By: Audrey Raymonda John
In some of Sierra Leone’s most remote communities where information rarely reaches and traditions often go unquestioned the Amazonian Initiative Movement Sierra Leone (AIM-SL) is breaking new ground.
Led by its Executive Director, Madam Rugiatu Neneh Turay, AIM-SL is using powerful and emotional film screenings featuring testimonies from FGM survivors to shift mindsets and spark life-saving conversations.
The film sessions form part of AIM-SL’s mission to strengthen communities through knowledge, truth-telling, and collective reflection, especially in areas where harmful practices persist because people have never been exposed to the realities behind them.
Participants including chiefs, women’s leaders, youth, and parents watched raw, unfiltered testimonies from survivors of Female Genital Mutilation (FGM). Many shared the physical pain, fear, trauma, and lifelong consequences they continue to carry. Some cried. Others sat in shock. Many admitted it was the first time they had ever seen the practice from the survivor’s perspective.
The films also reveal the hidden realities within Bondo society: secrecy, pressure, cultural myths, and the pain inflicted on girls who often have no choice and no voice.
One woman in the film said, “They told me it made me a woman. But it only gave me pain I still feel every day.”
Another survivor recalled, “I remember screaming. But they said it was normal that every girl must suffer.”
These testimonies have sparked deep reflection in the villages visited so far.
Female Genital Mutilation refers to the deliberate cutting, injury, or removal of external female genitalia for non-medical reasons. It is globally recognized as a human rights violation and a form of violence against women and girls.
According to the 2021 Sierra Leone Demographic and Health Survey (DHS) highlighted that 90% of Sierra Leonean women and girls have undergone FGM.
FGM is most common among girls aged 10–14, though some are cut as young as four. FGM contributes to severe childbirth complications, infertility, infections, chronic pain, trauma, and lifelong mental health challenges.
Sierra Leone also records one of the highest maternal mortality rates in the world, with FGM being a contributing factor. Yet the country still lacks an explicit law banning the practice, despite overwhelming evidence of its harm.
AIM-SL reminded communities that this inaction violates an ECOWAS Court ruling, which requires member states to protect girls through legislation and accountability. By refusing to pass a clear law prohibiting FGM, the government leaves girls vulnerable, encourages impunity, and undermines decades of work by activists, survivors, and partners.
As Madam Turay stressed: “How can we talk about development when our daughters are bleeding? When are girls dropping out of school? When pain becomes their first memory of womanhood?”
After the film screenings, community leaders spoke openly about their role in sustaining the practice.
One elder, Soko Kargbo of Konta Line, admitted: “We cut our children because our mothers did it. We believed it was culture and religion. But we never asked why our girls had to suffer so much.”
Many said they had never seen the medical or emotional consequences explained so clearly.
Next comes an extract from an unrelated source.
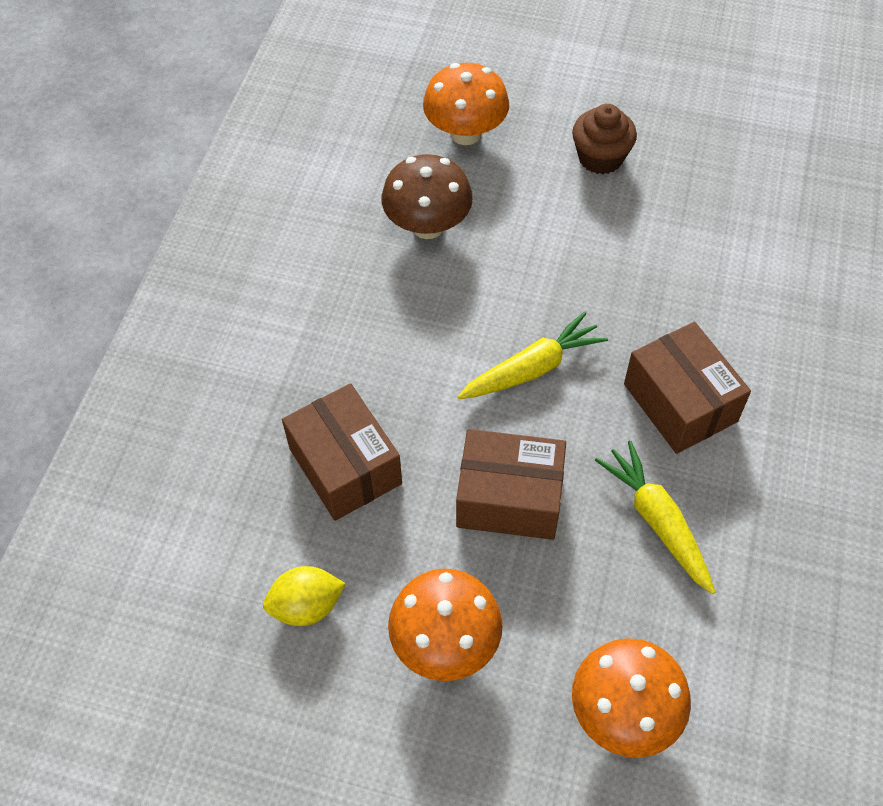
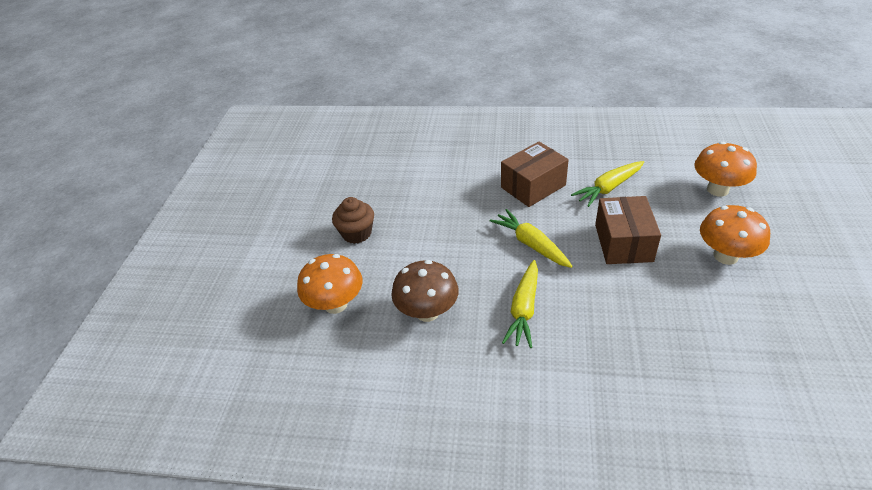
camera: 95 degrees left, 15 degrees down
(306, 606) = (745, 322): yellow lemon -> none
(345, 466) = (639, 322): brown box -> none
(404, 333) = (524, 309): none -> yellow carrot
Madam Turay encouraged communities to continue these conversations with honesty and courage: “People can only change when they understand the truth. Film helps us show that truth but change must come from the community itself.”
AIM-SL’s message is unequivocal: FGM must end, and Sierra Leone urgently needs an explicit law banning the practice.
Film screenings, community dialogues, and survivor testimonies are powerful tools but without legal protection, girls remain at risk.
AIM-SL is calling for protection for girls who refuse initiation. Support for alternative, bloodless Bondo rites that preserve culture without harming girls.
The film project continues across hard-to-reach areas, bringing truth, empathy, and courage to communities that have never been shown the reality of FGM.
In the words of a young participant after watching the film: “If our mothers knew this pain, why should we continue it?”